Reports claiming that the Cabinet has not yet approved the salary increase for public sector employees set to be implemented in 2025 are false and the necessary approval has already been granted.

On May 27, 2024, under Cabinet Decision No. 24/Misc. (020), a study was initiated to address salary disparities among different public sector groups. A special committee was appointed to analyse salaries, wages, and other allowances across all public sector divisions to make necessary adjustments, which would then be included in the 2025 budget proposals. The expert committee has held discussions with 81 major trade unions and government officials in the public sector. Following these discussions and an analysis of the relevant information, an interim report has been prepared.

In this context, Mr. Udaya R. Senewiratne, the Chairman of the expert Committee clarified that while preparing this report, additional information was gathered from 391 trade unions, organizations, institutions, and individuals.

The interim report takes into account the existing fiscal constraints and challenges faced by public sector employees. It includes recommendations for revising the existing salary structures, along with measures to manage government spending more effectively.
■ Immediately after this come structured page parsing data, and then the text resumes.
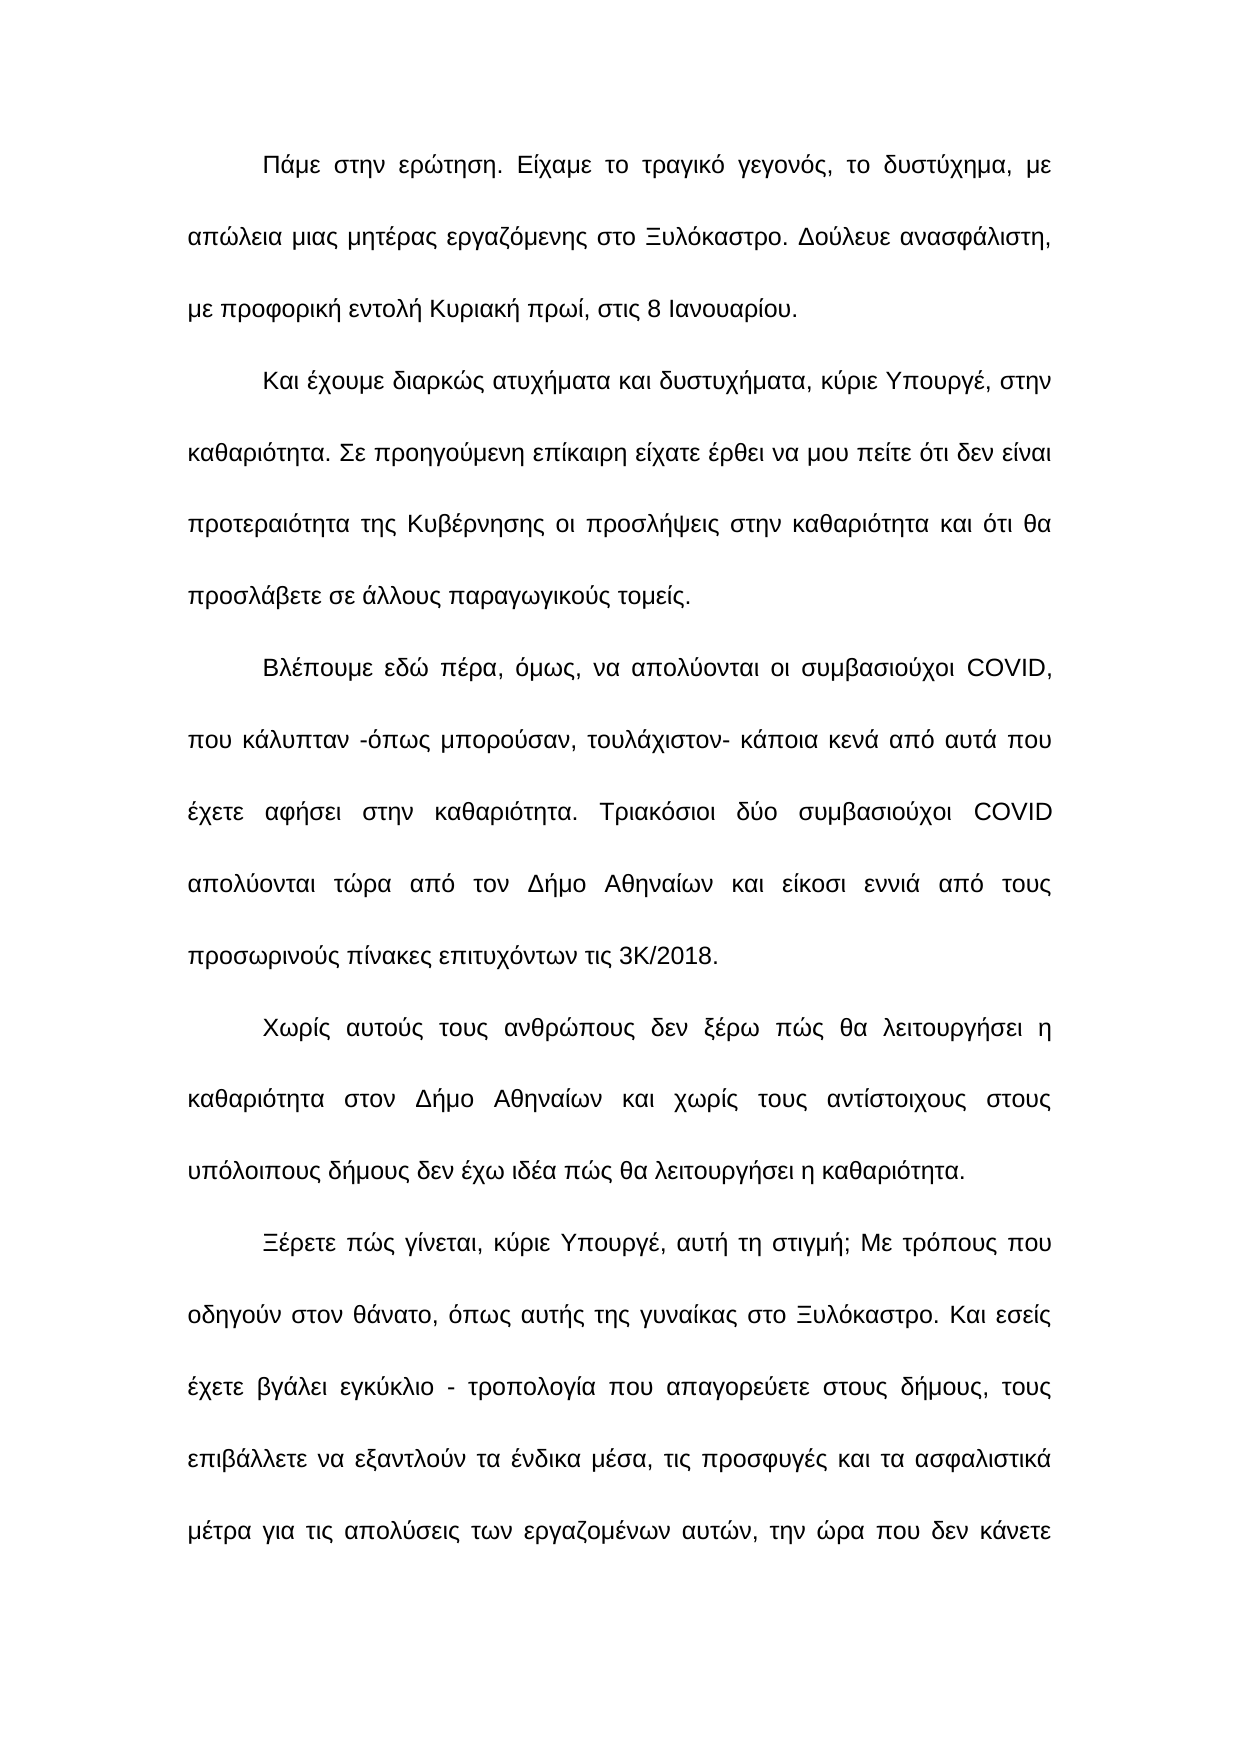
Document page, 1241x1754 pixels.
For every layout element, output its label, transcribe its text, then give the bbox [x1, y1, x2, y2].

text Χωρίς αυτούς τους ανθρώπους δεν ξέρω πώς θα λειτουργήσει η καθαριότητα στον Δήμο Αθηναίων και χωρίς τους αντίστοιχους στους υπόλοιπους δήμους δεν έχω ιδέα πώς θα λειτουργήσει η καθαριότητα. [187, 1012, 1053, 1185]
text Πάμε στην ερώτηση. Είχαμε το τραγικό γεγονός, το δυστύχημα, με απώλεια μιας μητέρας εργαζόμενης στο Ξυλόκαστρο. Δούλευε ανασφάλιστη, με προφορική εντολή Κυριακή πρωί, στις 8 Ιανουαρίου. [187, 150, 1053, 322]
text Βλέπουμε εδώ πέρα, όμως, να απολύονται οι συμβασιούχοι COVID, που κάλυπταν -όπως μπορούσαν, τουλάχιστον- κάποια κενά από αυτά που έχετε αφήσει στην καθαριότητα. Τριακόσιοι δύο συμβασιούχοι COVID απολύονται τώρα από τον Δήμο Αθηναίων και είκοσι εννιά από τους προσωρινούς πίνακες επιτυχόντων τις 3Κ/2018. [187, 653, 1053, 969]
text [187, 1228, 1053, 1544]
text Και έχουμε διαρκώς ατυχήματα και δυστυχήματα, κύριε Υπουργέ, στην καθαριότητα. Σε προηγούμενη επίκαιρη είχατε έρθει να μου πείτε ότι δεν είναι προτεραιότητα της Κυβέρνησης οι προσλήψεις στην καθαριότητα και ότι θα προσλάβετε σε άλλους παραγωγικούς τομείς. [187, 366, 1053, 610]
The report also proposes a policy framework that includes strategies for reducing government expenses and enhancing revenue generation, while implementing salary revisions based on established standards and benchmarks.
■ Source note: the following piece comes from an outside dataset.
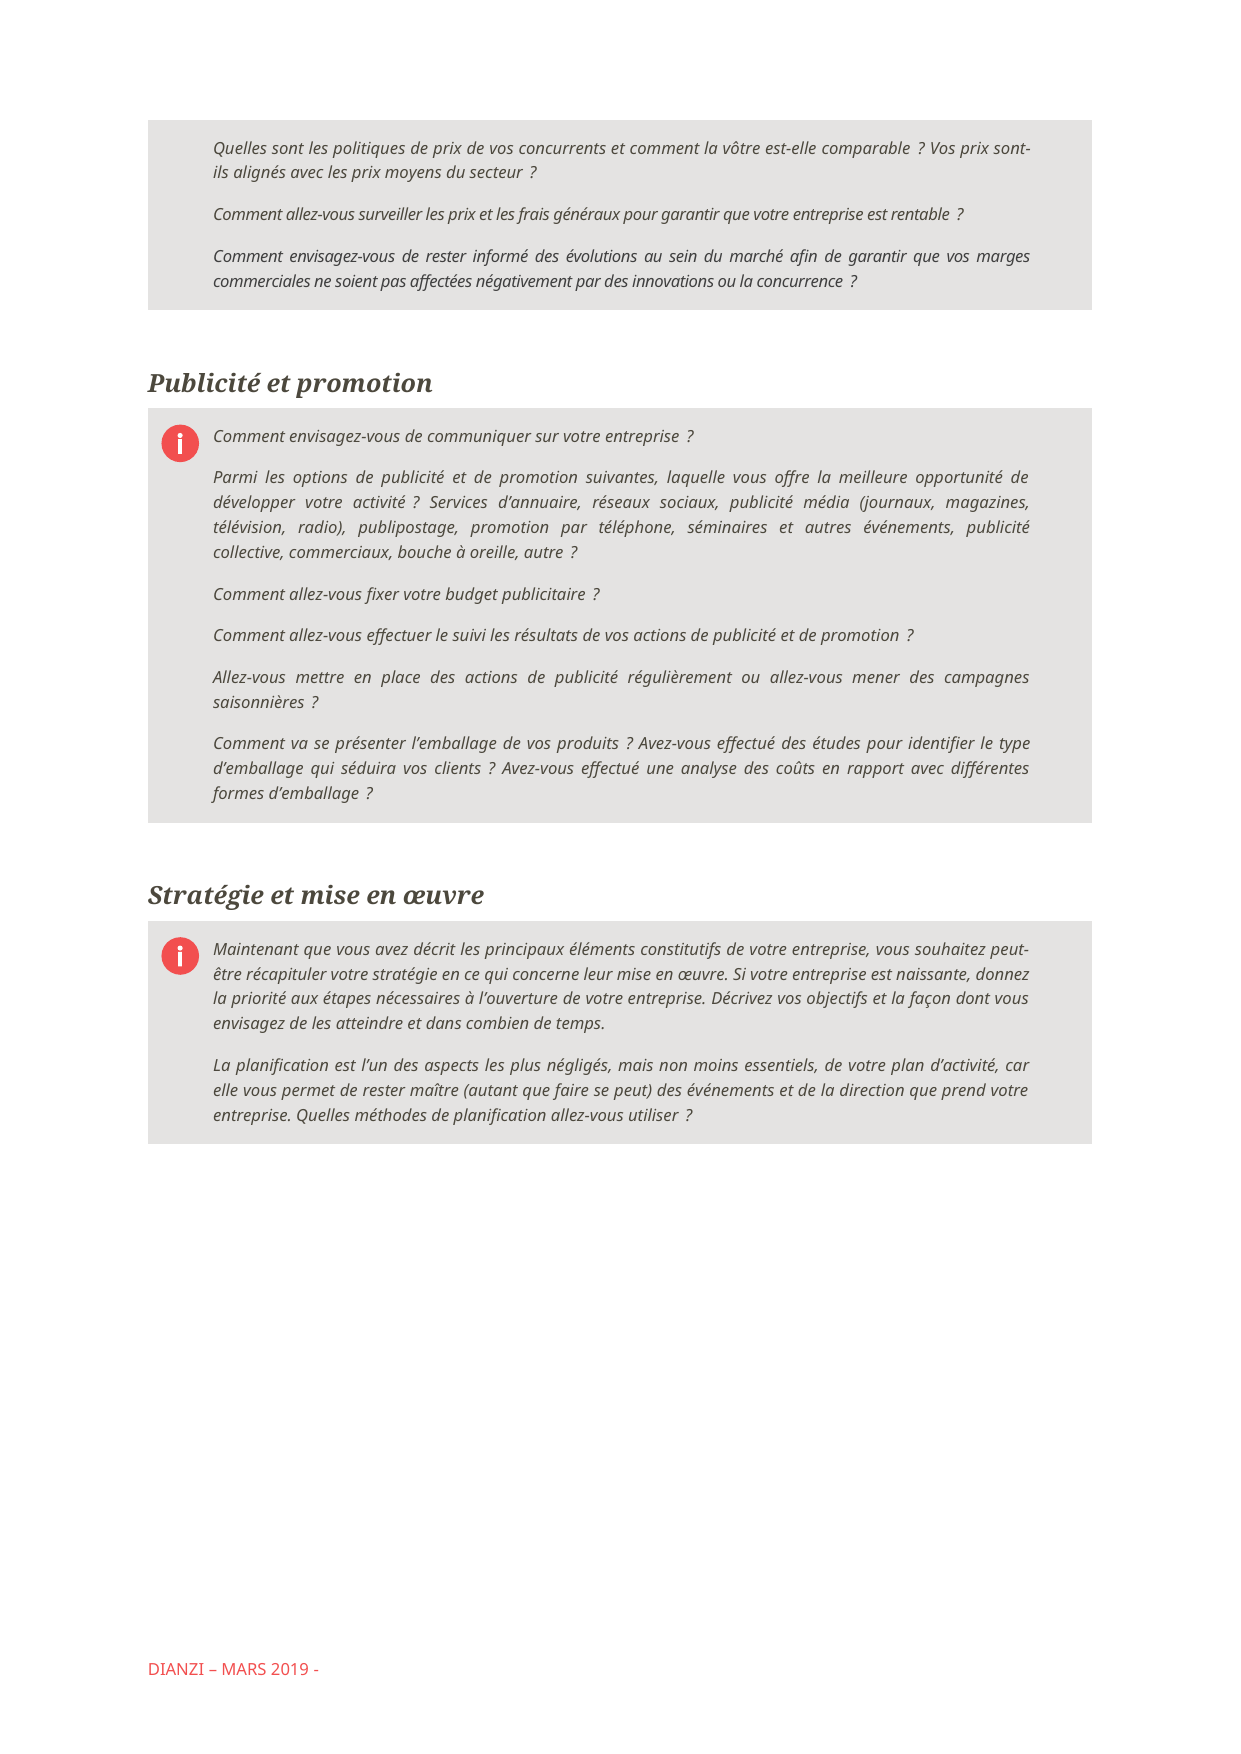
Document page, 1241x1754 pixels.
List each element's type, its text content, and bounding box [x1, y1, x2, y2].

subtitle Publicité et promotion [148, 365, 1092, 399]
subtitle Stratégie et mise en œuvre [148, 878, 1092, 912]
Accordingly, the Cabinet Paper No. 24/1609/601/097, titled “Interim Report of the Expert Committee Appointed to Address Salary Disparities in the Public Sector,” was communicated by the President and the Minister of Finance, Economic Stabilization, and National Policies on August 12, 2024.
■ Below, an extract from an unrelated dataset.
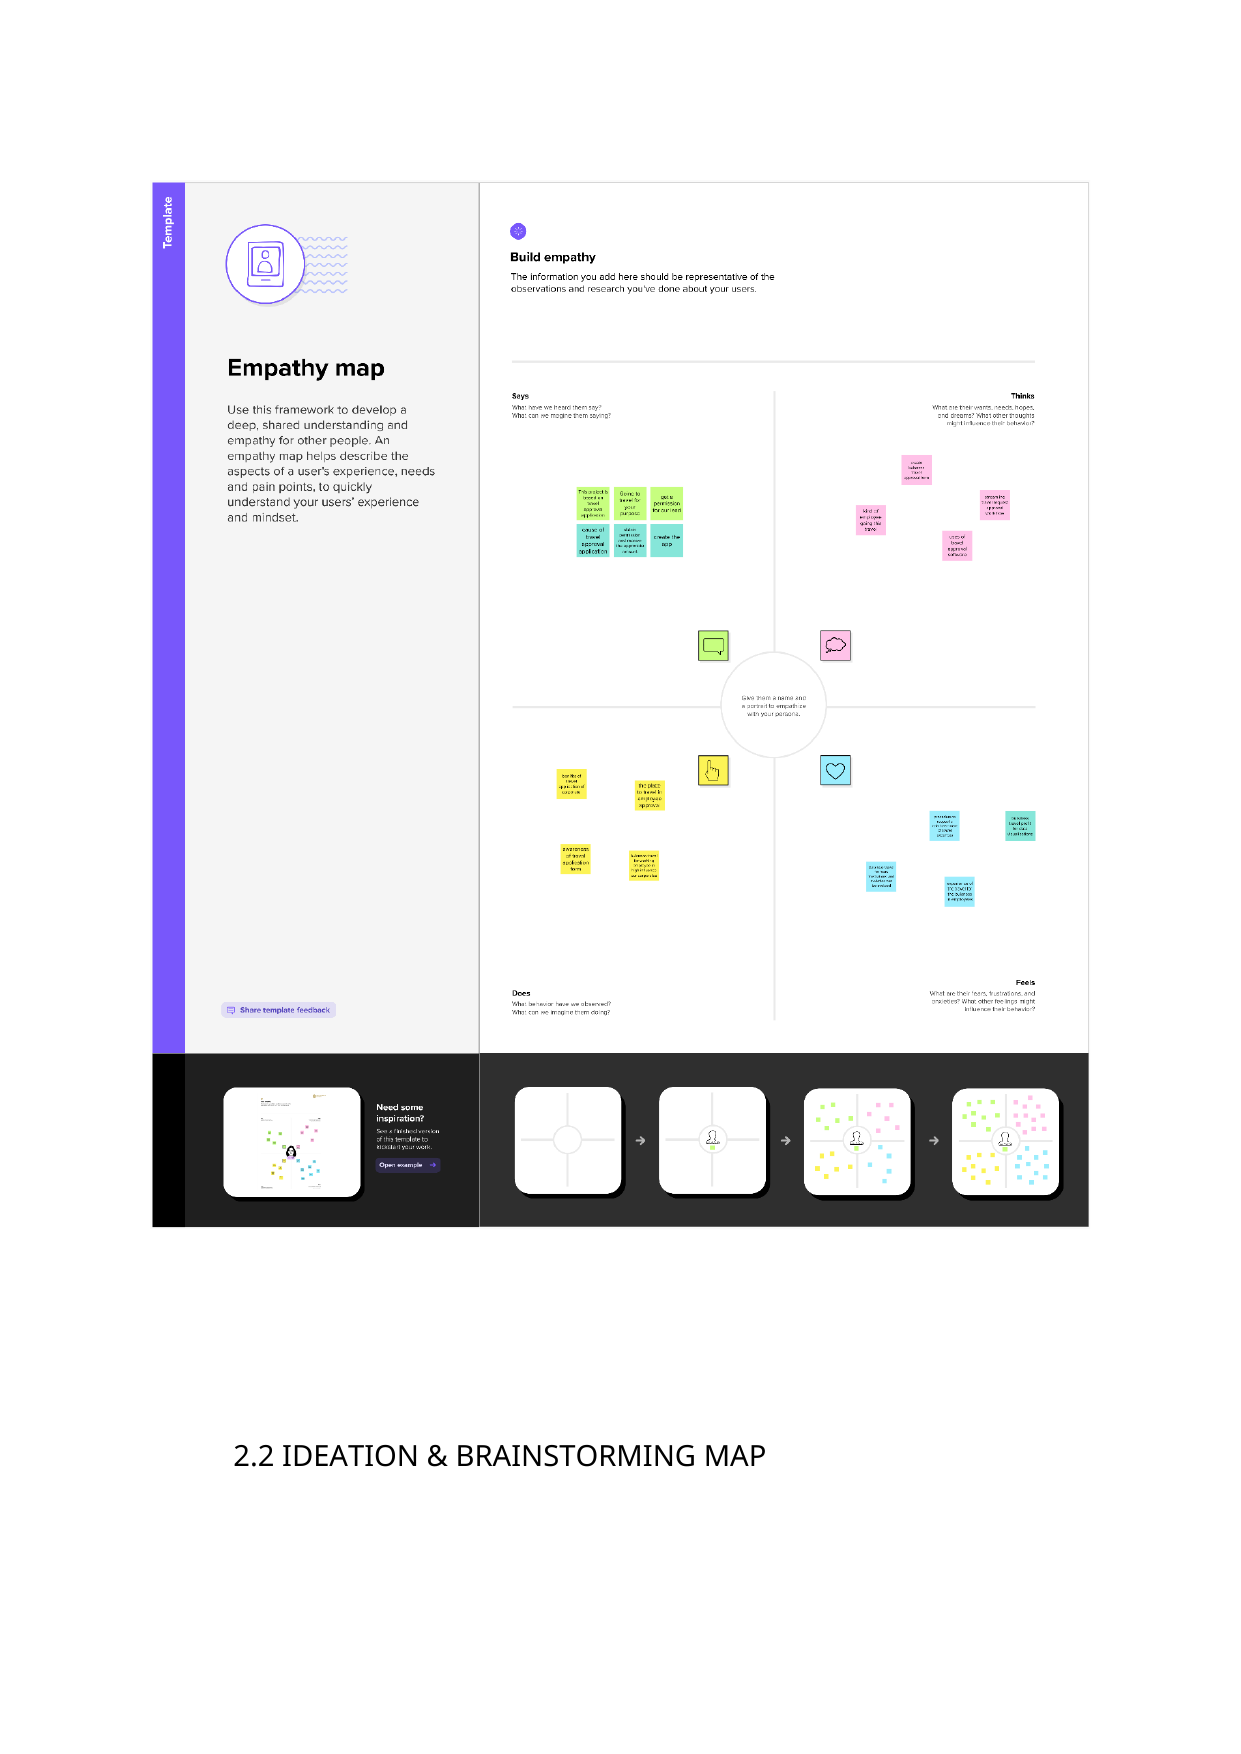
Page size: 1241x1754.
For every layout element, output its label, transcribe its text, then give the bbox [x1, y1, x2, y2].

text 2.2 IDEATION & BRAINSTORMING MAP [150, 1435, 1090, 1475]
picture [150, 180, 1091, 1229]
Following a review and discussion of this interim report by the Cabinet, policy approval has been granted for the implementation of the recommendations specified in Sections 3.1 to 3.18 of the report. Additionally, these recommendations have been incorporated into the 2025 budget and approved for implementation.

For the year 2025, the following adjustments will be implemented for all government employees:

  • A monthly cost-of-living allowance of LKR 25,000 will be provided, subject to revision every three years.
  • The minimum starting monthly salary in the public sector will increase by 24% to a range of 50%–60%, with a total gross salary of LKR 55,000 including the cost-of-living allowance. Salaries for all other positions will be adjusted accordingly.
  • This new salary and allowance scheme will apply to all government institutions except for state-owned enterprises and banks.
  • Government pensioners who retired before 2020 will receive the salary increments to which they are entitled, with their pensions adjusted to eliminate existing disparities.
  • Starting from January 2025, pensioners will receive a cost-of-living allowance equivalent to 50% of the allowance provided to active government employees.

The Cabinet has authorized the gradual implementation of this salary structure, taking fiscal constraints into consideration, starting on January 1, 2025.

The expert committee submitted their final report to the President on September 3, 2024. This report, including recommendations numbered 01 to 08, addresses various aspects such as public sector classification, employee allowances, pension disparities, and recommendations regarding allowances and levies. The report has received policy approval for implementation starting January 1, 2025, and the recommendations have been included in the 2025 budget proposals.

Therefore, when disseminating such sensitive information, it is essential to avoid spreading misleading news and instead focus on verifying and communicating accurate details to the public.